Embracing change, controlling risk

Forces of change continue to blow through jittery, volatile, markets that are still searching for sustainable new support levels.

In the process, many high flying “dot-coms” have been reduced to irrecoverable dot-bombs and a host of day-traders, speculators and gullible newcomers taught a painful lesson that successful investment is never easy — particularly without proper discipline and planning.

Adding to the all-round discomfort is a veritable floodtide of explanatory and interpretive opinion that leaves little doubt that the experts have no idea where agitated markets are likely to settle in the short term.

Even Buffet can’t predict future

At least the legendary Warren Buffet was quite open about his forecasting inadequacies: “I’m no good on these macro predictions … The good thing about my economic predictions is that I pay no attention to them whatsoever.”

Instead, he stood by his belief that investment in great, well-managed businesses build wealth best over time. Though Berkshire Hathaway’s share price experienced a dismal 1999, Buffett saw nothing magic in a single year and confidently expects it to outperform the broadlyepresentative Standard and Poor’s 500 index over the next 10 years. Bravo: a consummate investor about to turn 70 is still thinking long-term!

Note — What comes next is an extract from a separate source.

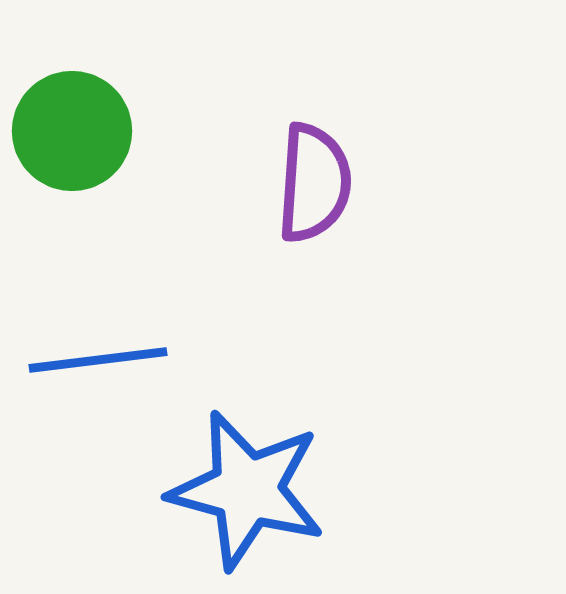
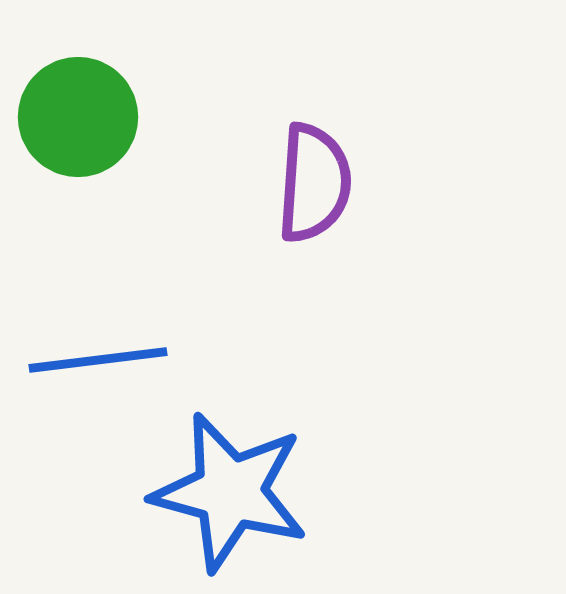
green circle: moved 6 px right, 14 px up
blue star: moved 17 px left, 2 px down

What mere mortals like you and I should be doing when even the experts can’t get it right is a legitimate question. I suggest sticking with the longer-term investment strategies we have set for ourselves (here, I agree wholeheartedly with Buffet), while examining the one element of investing that it is within our power to control at this difficult transitory stage — namely, the degree of risk to which our portfolios are exposed.

In my view, such re-examination must embrace — rather than ignore — the vast forces of technological change that are impacting on all aspects of our lives, and that the economies and securities markets are currently grappling with.

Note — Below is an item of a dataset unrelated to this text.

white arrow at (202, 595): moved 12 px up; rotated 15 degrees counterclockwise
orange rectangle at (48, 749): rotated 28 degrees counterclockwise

While Buffett steadfastly refuses to invest in high-tech because of the impossibility of forecasting where they will be 10 years hence, 75-year old Ken Thomson reported at his corporation’s annual meeting how excited Thomson Corporation is by prospects in the age of the Internet, and how the company is enthusiastically investing in technological change in the communications industry for this reason.

I agree with Buffett on the need to understand what one is investing in, but feel even more strongly that Thomson is right in trying to understand today’s new technologies so as to participate in them — while controlling attendant risks.

Balance earnings and potential

For example, in the "must have" communications sector, risk could be reined in by focusing more on current and less on future earnings: for example, on a Nortel Networks, and/or a Thomson Corporation with their substantial existing earnings and cash flows rather than America Online where so much more is predicated on the future in price-earnings terms. Another way to shift position to where established earnings and better relative values lie would be to increase portfolio weightings in favour of established "Old Economy" stocks on the leading edge of technological change. Industry leaders such as Bombardier, Suncor Enterprises and Toronto-Dominion Bank are included in my Canadian six-pack for this very reason. Still further examples would include renamed Brascan and Canadian Tire. In all these examples, avant-garde leadership underpinned by core earnings and cash flow should be the key determining factor – not mere cheapness.

Still another way to embrace change while controlling risk would be to take a global industry rather than a geographical approach; for example, in the telecommunication sector, to weigh the relative attraction of Nortel Networks, Nokia and Ericsson, not because they represent diversification in Canada, Finland or Sweden, but because they are world leaders in their own right. Financial services are another example of global industry attraction, with Merrill Lynch – and Merrill Lynch Canada – coming readily to mind.

The degree to which portfolio weights should be shifted to better control risk will depend heavily upon individual investor circumstances. Each of us should try to challenge our financial advisers and ourselves in the process. By embracing change and controlling portfolio risk, we will not forgo the potential for longer-term global investment rewards. This way, we will also be able to capitalize on the opportunities to build even better investment value down the road. It’s a combined approach I like to think even long-term septuagenarians like Warren Buffett would agree is sound.